ASSIGNMENT:
Every entry must be given again exactly. Include no pictures.

SUPPLIED DATA:
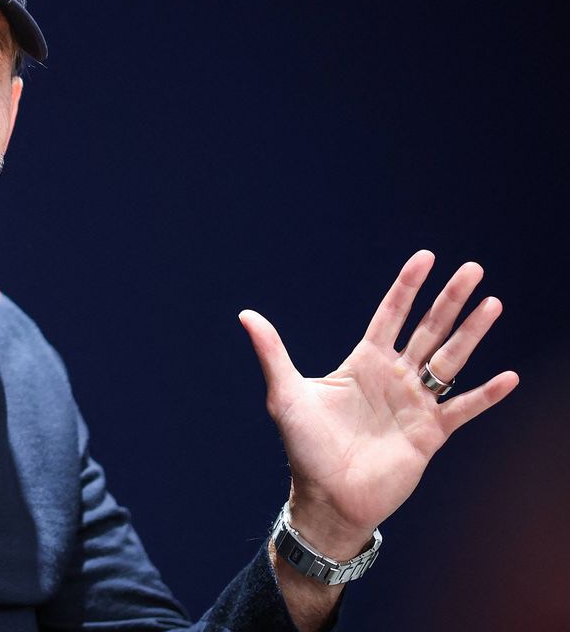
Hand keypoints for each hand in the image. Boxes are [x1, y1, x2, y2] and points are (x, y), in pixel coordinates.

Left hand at [239, 250, 518, 555]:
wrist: (327, 498)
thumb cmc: (304, 447)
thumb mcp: (285, 394)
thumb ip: (272, 352)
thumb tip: (246, 315)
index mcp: (363, 362)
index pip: (390, 314)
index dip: (407, 286)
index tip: (426, 257)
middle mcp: (393, 377)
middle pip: (428, 328)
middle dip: (449, 299)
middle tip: (473, 268)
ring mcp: (414, 404)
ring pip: (450, 360)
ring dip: (472, 333)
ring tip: (493, 303)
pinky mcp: (430, 434)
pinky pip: (463, 409)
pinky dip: (485, 395)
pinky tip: (509, 377)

ANSWER BOX:
Hand keypoints for each hand in the image. Boxes are [x1, y1, x2, y2] and points are (x, y), in pixel coordinates.

Left hand at [239, 250, 518, 555]:
wrist: (327, 498)
thumb cmc: (304, 447)
thumb mcp: (285, 394)
thumb ip: (272, 352)
thumb tip: (246, 315)
index mcp: (363, 362)
index pip: (390, 314)
index dip: (407, 286)
index tip: (426, 257)
middle mcp: (393, 377)
middle pip: (428, 328)
middle dip: (449, 299)
middle tip: (473, 268)
ring mcp: (414, 404)
ring pip: (450, 360)
ring dip: (472, 333)
ring tip: (493, 303)
pinky mcp: (430, 434)
pinky pip: (463, 409)
pinky dip: (485, 395)
pinky tip: (509, 377)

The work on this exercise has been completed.